The United States Supreme Court denied a stay of execution shortly after 11 p.m., clearing the way for Lawler to get a needle filled with a fatal dose of the sedative pentobarbital.
The lethal injection had been slated for 7 p.m., but executions are routinely delayed by last-gasp legal appeals. The Georgia Supreme Court announced Wednesday evening that it had denied late defense requests to halt the execution. And the state Board of Pardons and Paroles rejected a clemency request Tuesday that focused on Lawler’s recently diagnosed autism.
Lawler was convicted of murdering John “Rick” Sowa, a 28-year-old Atlanta policeman, and wounding Sowa’s partner, Pat Cocciolone, on Oct. 12, 1997, just moments after the two officers walked Lawler’s intoxicated girlfriend to the front door of the apartment they shared.
Sowa and Cocciolone were sent to investigate a report of a man hitting a woman behind a business near the intersection of Lindbergh Drive and Piedmont Avenue. They found Lawler trying to pull his girlfriend, Donna Rodgers, who was drunk, to her feet. After Lawler walked away, Sowa and Cocciolone drove Rodgers home.
Lawler greeted the officers at the door with obscenities and told them to leave. When Sowa tried to stop Lawler from closing the door, Lawler grabbed an AR-15 loaded with armor-piercing bullets and fired at the fleeing officers.
Sowa was shot dead a few feet away. Cocciolone, gravely wounded, managed to call for help.
Both were wearing bullet-proof vests. Their guns were still holstered.

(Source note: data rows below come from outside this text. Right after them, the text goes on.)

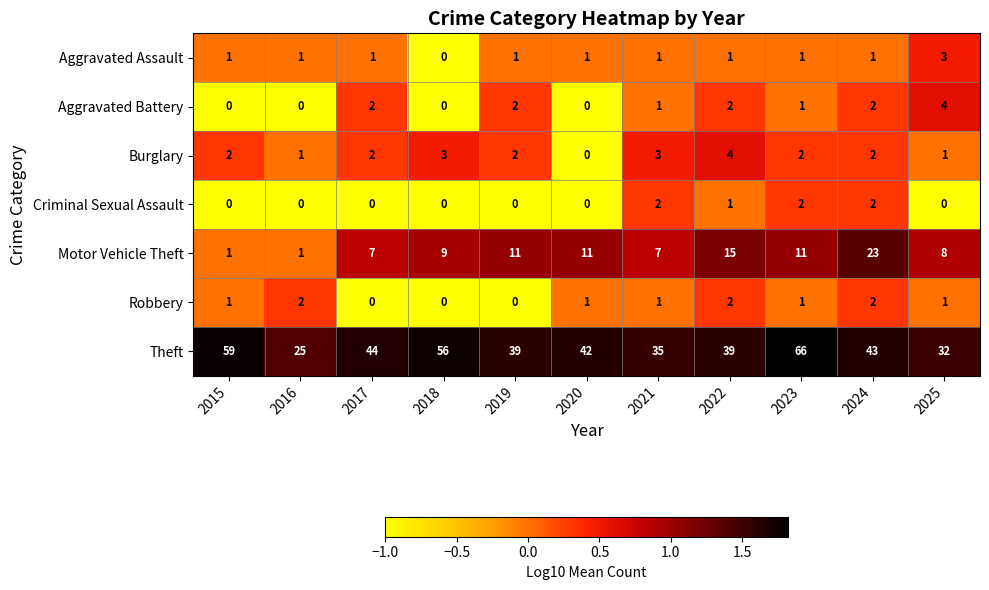

Is it true that Theft equals 43 at 2024?

True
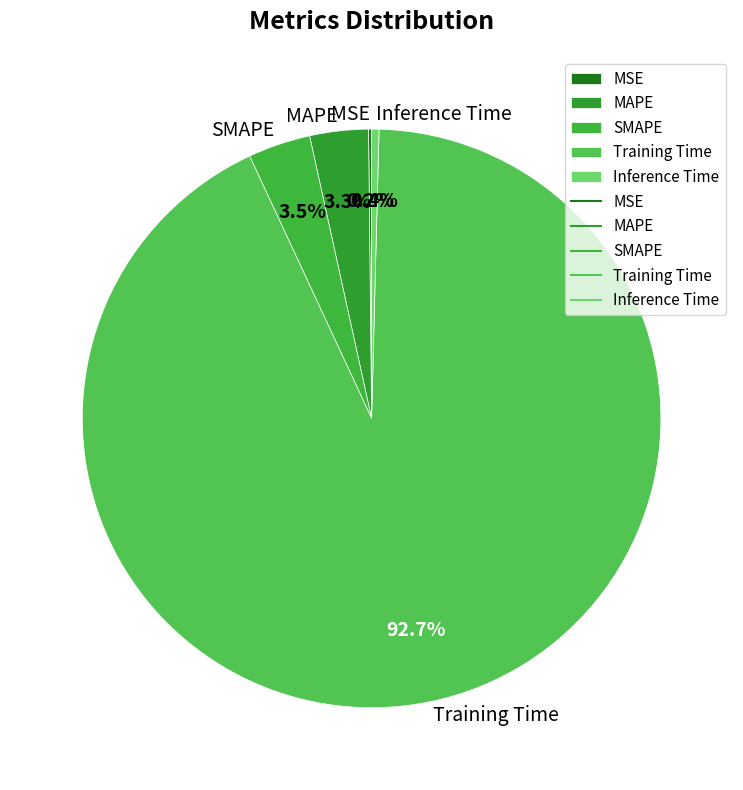

Between Inference Time and Training Time, which is larger?

Training Time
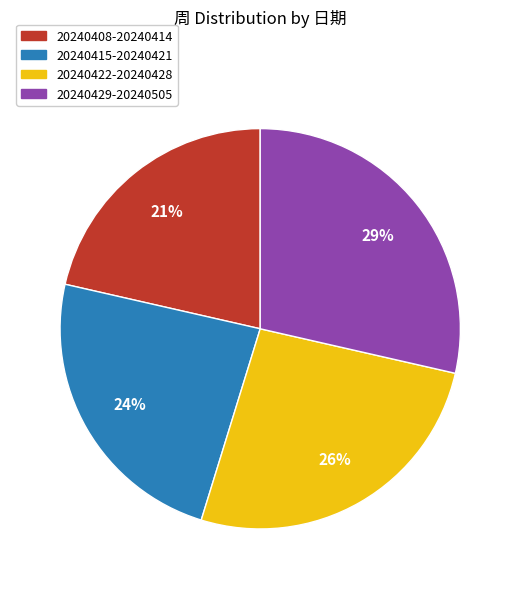

To the nearest percent, what is the average slice percentage?

25%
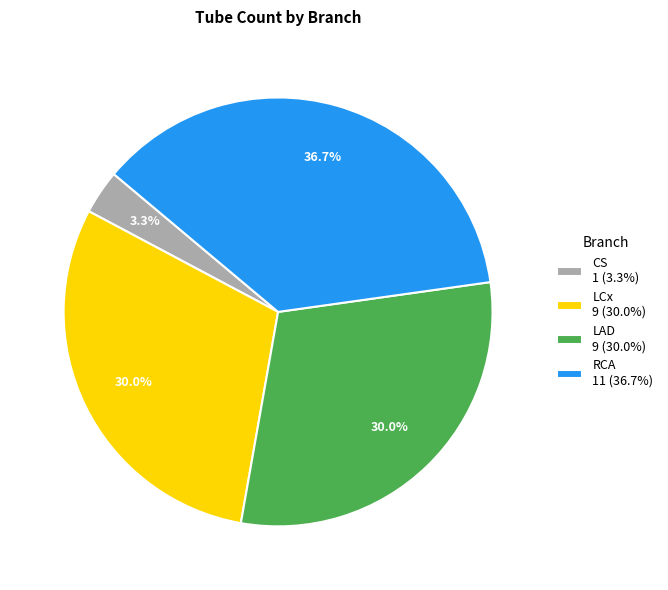

Is LAD the majority of the pie?

No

Lawler spent much of the day Wednesday visiting his brother, Gerald, at the Georgia Diagnostic and Classification Prison near Jackson. At 3 p.m. he was given a physical and was then served his last meal — a rib-eye steak, a baked potato with sour cream, asparagus, dinner rolls with butter, French onion soup, strawberries, pistachio ice cream and apple juice. Prison officials said he ate all of it.
Lawler’s lethal injection will be the state’s seventh in 2016, the most executions Georgia has carried out in a year since the death penalty was reinstated nationwide in 1976. Texas is the only other state that has carried out as many as seven executions since Jan. 1.